Sygn. akt V Ua 15/25
UZASADNIENIE
Decyzją z dnia (...) roku, Zakład Ubezpieczeń Społecznych Oddział we W., w sprawie Nr (...), odmówił wnioskodawczyni D. K. prawa do zasiłku chorobowego za okres od dnia 22 lutego 2024 roku do 26 lutego 2024 roku.
W uzasadnieniu decyzji organ rentowy podniósł, iż wnioskodawczyni nie stawiła się na badanie u lekarza orzecznika ZUS w dniu 21 lutego 2024 roku, co zdaniem Zakładu Ubezpieczeń Społecznych, skutkuje utratą prawa do zasiłku chorobowego za okres 22 lutego 2024 roku do 26 lutego 2024 roku.
Pismem z dnia (...) roku wnioskodawczyni wniosła odwołanie od decyzji Zakładu Ubezpieczeń Społecznych Oddział we W. z dnia (...) roku, Nr (...) podnosząc, że nie otrzymała żadnego pisma wzywającego ją na termin badania, tym samym nie mogła stawić się na wyznaczony termin.
Zakład Ubezpieczeń Społecznych pismem z dnia (...) roku wniósł o oddalenie odwołania, podnosząc, iż zaskarżona decyzja jest prawidłowa.
Organ rentowy wskazał, że w dniu (...) roku zostało wysłane listem zwykłym wezwanie na termin badania.
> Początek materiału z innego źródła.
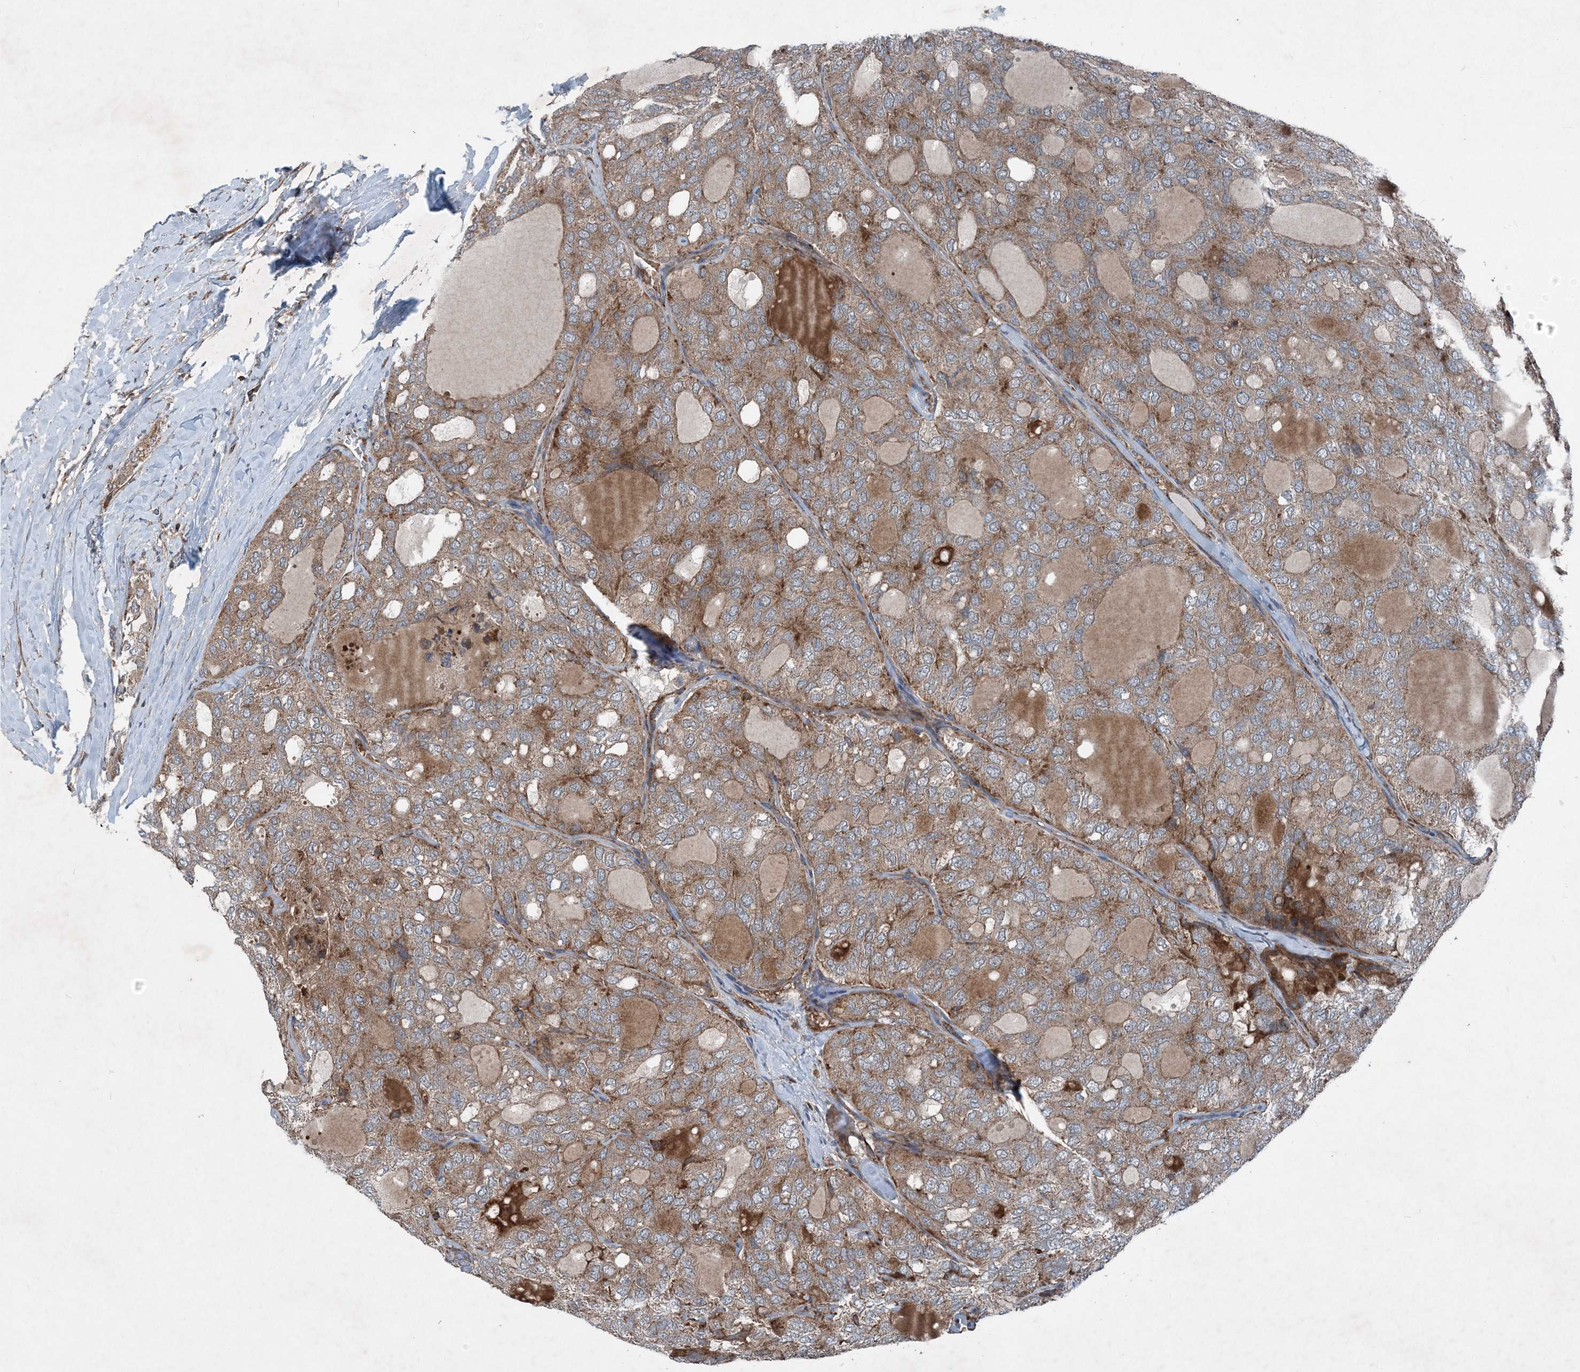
{"staining": {"intensity": "weak", "quantity": ">75%", "location": "cytoplasmic/membranous"}, "tissue": "thyroid cancer", "cell_type": "Tumor cells", "image_type": "cancer", "snomed": [{"axis": "morphology", "description": "Follicular adenoma carcinoma, NOS"}, {"axis": "topography", "description": "Thyroid gland"}], "caption": "Immunohistochemical staining of thyroid cancer (follicular adenoma carcinoma) exhibits weak cytoplasmic/membranous protein positivity in about >75% of tumor cells.", "gene": "NDUFA2", "patient": {"sex": "male", "age": 75}}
Dodatkowo w dniu (...) roku Zakład Ubezpieczeń Społecznych telefonicznie powiadomił wnioskodawczynię o wyznaczonym terminie.
Z uwagi na to, że wnioskodawczyni nie stawiła się na badanie w wyznaczonym terminie, zaświadczenie lekarskie straciło ważność od następnego dnia po terminie badania tj. od dnia 22 lutego 2024 roku do dnia 26 lutego 2024 roku, tym samym brak było podstawy do wypłaty zasiłku za sporny okres.
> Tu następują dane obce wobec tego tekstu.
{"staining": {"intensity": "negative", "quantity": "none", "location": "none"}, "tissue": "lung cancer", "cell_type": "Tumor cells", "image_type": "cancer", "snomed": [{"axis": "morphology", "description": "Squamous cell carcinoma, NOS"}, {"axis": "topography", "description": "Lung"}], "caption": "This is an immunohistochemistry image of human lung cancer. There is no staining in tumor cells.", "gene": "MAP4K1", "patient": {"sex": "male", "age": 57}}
Zaskarżonym wyrokiem z dnia 14 marca 2025 roku, Sąd Rejonowy w Piotrkowie Trybunalskim, IV Wydział Pracy i Ubezpieczeń Społecznych zmienił zaskarżoną decyzję w ten sposób, że przyznał wnioskodawczyni D. K. prawo do zasiłku chorobowego za okres od dnia 22 lutego 2024 roku do dnia 26 lutego 2024 roku.
Podstawą rozstrzygnięcia były następujące ustalenia faktyczne i rozważania prawne Sądu Rejonowego:
wnioskodawczyni D. K. zgodnie z zaświadczeniem lekarskim seria (...) w okresie od 13 lutego 2024 roku do 26 lutego 2024 roku przebywała na zwolnieniu lekarskim.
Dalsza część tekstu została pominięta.